[[ Dataset excerpts, beginning ]]

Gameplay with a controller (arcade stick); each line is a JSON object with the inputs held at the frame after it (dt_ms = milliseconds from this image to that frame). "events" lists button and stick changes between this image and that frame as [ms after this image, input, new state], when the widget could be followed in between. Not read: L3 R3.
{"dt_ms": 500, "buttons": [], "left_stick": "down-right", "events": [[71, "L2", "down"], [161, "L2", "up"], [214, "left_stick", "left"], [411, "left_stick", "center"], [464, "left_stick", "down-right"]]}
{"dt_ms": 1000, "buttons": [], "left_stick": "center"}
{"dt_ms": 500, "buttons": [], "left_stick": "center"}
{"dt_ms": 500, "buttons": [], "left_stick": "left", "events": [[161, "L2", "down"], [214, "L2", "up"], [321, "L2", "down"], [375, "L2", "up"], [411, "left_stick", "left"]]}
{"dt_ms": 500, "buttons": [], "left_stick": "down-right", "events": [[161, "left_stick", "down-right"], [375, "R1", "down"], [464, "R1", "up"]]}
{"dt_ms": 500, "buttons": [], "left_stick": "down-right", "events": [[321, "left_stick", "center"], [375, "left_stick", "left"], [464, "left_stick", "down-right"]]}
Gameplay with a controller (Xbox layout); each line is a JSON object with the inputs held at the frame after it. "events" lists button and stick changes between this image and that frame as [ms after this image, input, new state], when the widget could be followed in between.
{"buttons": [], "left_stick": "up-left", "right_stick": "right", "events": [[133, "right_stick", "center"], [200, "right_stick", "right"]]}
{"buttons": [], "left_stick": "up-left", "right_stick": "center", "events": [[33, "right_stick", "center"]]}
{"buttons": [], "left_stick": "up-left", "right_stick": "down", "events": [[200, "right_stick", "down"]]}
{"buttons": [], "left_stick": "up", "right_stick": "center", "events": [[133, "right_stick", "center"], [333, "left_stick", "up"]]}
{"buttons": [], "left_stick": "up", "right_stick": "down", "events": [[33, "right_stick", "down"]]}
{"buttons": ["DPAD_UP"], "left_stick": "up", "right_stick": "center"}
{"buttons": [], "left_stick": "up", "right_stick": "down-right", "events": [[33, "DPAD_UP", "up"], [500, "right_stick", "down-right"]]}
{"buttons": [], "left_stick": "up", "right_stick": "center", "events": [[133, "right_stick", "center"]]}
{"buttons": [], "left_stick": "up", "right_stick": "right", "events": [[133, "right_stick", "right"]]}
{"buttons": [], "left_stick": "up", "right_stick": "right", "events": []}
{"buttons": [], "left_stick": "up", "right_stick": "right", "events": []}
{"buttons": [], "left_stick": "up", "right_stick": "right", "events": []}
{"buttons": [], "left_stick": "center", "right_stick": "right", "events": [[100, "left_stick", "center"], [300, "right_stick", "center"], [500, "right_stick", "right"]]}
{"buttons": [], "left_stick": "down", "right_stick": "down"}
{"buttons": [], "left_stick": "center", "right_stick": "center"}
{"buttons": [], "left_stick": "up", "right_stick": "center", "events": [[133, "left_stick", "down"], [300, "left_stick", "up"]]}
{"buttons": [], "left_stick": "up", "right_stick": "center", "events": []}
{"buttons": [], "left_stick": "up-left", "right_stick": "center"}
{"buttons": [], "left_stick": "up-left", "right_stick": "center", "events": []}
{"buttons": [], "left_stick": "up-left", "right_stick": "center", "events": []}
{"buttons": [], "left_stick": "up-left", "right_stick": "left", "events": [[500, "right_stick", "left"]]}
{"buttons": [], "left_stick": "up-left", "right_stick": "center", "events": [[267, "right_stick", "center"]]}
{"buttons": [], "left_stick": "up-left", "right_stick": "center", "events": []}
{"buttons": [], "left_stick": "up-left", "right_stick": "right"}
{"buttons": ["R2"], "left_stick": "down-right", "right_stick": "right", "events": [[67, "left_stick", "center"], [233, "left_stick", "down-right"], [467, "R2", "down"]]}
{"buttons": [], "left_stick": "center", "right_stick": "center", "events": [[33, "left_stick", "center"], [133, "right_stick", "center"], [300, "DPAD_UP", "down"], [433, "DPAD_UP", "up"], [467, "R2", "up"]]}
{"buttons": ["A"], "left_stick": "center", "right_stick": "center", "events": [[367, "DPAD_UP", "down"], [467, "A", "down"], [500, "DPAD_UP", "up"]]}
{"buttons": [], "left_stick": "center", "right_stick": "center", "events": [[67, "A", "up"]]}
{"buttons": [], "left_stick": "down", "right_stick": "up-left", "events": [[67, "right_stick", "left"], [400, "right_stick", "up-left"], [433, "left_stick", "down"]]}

[[ Dataset excerpts, end ]]

* Exercise brief
Determine how many lines in the data include the word "when". Answer with that number alone.

* Solution to the problem
2